What to do
Report every line below that has the string "dasharray" in it.

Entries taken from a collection

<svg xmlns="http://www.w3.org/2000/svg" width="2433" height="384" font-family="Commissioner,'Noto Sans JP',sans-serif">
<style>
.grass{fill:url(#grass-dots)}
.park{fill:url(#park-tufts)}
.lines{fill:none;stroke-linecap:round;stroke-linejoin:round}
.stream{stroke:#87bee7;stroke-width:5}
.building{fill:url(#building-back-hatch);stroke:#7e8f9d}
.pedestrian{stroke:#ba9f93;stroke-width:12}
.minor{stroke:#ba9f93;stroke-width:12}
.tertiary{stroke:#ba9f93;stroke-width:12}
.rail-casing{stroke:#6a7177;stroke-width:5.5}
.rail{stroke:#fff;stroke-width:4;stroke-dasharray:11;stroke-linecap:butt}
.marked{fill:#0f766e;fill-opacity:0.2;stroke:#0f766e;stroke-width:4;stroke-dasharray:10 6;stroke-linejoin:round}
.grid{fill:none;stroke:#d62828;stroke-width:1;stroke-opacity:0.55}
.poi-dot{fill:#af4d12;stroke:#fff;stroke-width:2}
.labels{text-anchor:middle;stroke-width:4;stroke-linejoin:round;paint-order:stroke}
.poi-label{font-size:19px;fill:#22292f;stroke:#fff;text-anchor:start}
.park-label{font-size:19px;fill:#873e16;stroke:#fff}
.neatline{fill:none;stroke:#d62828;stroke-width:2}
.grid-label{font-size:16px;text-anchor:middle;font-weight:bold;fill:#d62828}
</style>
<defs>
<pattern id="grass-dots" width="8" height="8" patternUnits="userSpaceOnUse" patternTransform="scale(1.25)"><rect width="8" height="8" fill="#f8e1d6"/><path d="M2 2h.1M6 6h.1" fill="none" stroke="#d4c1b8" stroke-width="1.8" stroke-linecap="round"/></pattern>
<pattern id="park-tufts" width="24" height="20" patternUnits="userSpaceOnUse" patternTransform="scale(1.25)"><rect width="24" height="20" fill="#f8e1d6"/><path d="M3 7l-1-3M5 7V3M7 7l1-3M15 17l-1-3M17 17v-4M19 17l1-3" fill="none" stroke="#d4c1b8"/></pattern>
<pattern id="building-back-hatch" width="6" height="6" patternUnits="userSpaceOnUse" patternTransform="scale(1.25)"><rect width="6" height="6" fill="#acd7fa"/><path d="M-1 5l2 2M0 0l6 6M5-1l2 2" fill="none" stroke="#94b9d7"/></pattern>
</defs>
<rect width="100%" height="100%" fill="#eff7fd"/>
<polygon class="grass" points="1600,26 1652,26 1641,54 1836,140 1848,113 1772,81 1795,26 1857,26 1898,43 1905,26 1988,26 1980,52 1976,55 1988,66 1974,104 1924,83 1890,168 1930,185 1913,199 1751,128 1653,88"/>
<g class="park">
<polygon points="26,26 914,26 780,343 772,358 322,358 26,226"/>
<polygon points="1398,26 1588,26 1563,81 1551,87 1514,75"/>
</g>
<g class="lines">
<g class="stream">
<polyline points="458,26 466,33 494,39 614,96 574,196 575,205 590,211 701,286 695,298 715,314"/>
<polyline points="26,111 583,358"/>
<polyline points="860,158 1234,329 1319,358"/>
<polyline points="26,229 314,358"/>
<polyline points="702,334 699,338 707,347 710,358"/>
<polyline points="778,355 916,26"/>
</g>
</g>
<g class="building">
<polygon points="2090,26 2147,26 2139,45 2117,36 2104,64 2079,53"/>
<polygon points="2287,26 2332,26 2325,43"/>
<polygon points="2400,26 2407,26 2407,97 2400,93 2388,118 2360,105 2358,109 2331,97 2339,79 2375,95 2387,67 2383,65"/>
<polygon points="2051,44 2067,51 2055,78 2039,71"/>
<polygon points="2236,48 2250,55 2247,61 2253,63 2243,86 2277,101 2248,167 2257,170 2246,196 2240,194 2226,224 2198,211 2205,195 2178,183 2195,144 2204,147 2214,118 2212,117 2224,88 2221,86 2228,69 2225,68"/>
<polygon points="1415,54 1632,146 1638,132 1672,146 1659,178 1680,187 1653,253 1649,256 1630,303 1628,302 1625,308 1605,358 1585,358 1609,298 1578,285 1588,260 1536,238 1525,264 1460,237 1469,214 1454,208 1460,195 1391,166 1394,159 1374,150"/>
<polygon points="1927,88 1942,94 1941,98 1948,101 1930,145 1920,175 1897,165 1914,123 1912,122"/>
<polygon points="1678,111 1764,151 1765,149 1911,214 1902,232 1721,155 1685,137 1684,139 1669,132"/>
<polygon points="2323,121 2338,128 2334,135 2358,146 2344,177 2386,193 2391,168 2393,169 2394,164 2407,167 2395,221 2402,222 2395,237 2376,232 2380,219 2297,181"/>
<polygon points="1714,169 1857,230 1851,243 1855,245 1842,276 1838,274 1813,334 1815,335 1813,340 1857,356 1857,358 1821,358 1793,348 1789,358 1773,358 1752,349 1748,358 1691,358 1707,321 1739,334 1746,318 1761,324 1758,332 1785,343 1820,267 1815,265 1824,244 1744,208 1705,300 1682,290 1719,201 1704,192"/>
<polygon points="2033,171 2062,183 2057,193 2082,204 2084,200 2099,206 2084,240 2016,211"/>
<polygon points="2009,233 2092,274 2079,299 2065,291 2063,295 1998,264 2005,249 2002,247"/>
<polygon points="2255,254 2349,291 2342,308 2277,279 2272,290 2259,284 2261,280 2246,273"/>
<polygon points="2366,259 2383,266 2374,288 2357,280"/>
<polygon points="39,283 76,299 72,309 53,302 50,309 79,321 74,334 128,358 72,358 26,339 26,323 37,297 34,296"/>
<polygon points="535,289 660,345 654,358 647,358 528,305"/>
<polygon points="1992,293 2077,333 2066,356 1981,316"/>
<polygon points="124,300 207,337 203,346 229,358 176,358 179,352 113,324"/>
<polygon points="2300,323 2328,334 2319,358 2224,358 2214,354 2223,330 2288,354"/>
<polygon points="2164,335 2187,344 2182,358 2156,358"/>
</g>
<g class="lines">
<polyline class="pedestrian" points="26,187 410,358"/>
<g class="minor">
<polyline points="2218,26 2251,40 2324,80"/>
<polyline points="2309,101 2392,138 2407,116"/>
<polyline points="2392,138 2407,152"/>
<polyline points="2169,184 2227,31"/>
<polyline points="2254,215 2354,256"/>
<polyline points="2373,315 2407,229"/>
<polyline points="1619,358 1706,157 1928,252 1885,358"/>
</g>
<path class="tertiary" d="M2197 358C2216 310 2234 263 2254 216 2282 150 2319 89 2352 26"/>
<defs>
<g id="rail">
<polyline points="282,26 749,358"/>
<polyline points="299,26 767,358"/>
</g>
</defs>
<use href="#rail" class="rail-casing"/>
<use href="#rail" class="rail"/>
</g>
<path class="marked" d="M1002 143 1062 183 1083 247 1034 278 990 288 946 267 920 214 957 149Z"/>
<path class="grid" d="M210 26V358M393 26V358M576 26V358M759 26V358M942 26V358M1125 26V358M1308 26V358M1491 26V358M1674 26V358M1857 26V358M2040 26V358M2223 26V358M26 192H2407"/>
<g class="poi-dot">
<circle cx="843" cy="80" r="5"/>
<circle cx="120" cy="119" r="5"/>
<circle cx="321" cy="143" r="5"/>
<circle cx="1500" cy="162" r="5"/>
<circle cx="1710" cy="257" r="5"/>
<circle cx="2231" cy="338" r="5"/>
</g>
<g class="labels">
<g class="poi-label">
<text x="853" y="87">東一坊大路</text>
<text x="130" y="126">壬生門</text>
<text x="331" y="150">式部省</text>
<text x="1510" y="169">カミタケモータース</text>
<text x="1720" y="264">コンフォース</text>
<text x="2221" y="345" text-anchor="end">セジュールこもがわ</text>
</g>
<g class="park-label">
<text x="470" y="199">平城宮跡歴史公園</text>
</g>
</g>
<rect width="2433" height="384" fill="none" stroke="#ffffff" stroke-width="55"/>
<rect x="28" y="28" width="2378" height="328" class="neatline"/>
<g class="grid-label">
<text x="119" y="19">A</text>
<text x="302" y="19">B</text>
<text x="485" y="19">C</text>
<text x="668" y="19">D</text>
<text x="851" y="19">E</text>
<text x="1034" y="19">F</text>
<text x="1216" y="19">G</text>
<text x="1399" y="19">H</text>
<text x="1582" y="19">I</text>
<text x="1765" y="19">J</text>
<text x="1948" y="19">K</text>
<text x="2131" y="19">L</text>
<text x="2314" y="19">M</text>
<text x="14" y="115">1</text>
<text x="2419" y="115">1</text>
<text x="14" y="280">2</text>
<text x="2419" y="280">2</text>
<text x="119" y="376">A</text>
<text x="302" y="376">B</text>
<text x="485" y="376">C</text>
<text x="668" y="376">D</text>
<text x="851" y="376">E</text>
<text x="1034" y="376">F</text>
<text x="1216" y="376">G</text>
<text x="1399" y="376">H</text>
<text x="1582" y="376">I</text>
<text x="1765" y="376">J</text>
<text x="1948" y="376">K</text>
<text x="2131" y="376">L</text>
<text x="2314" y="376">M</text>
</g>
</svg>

Output of the exercise
.rail{stroke:#fff;stroke-width:4;stroke-dasharray:11;stroke-linecap:butt}
.marked{fill:#0f766e;fill-opacity:0.2;stroke:#0f766e;stroke-width:4;stroke-dasharray:10 6;stroke-linejoin:round}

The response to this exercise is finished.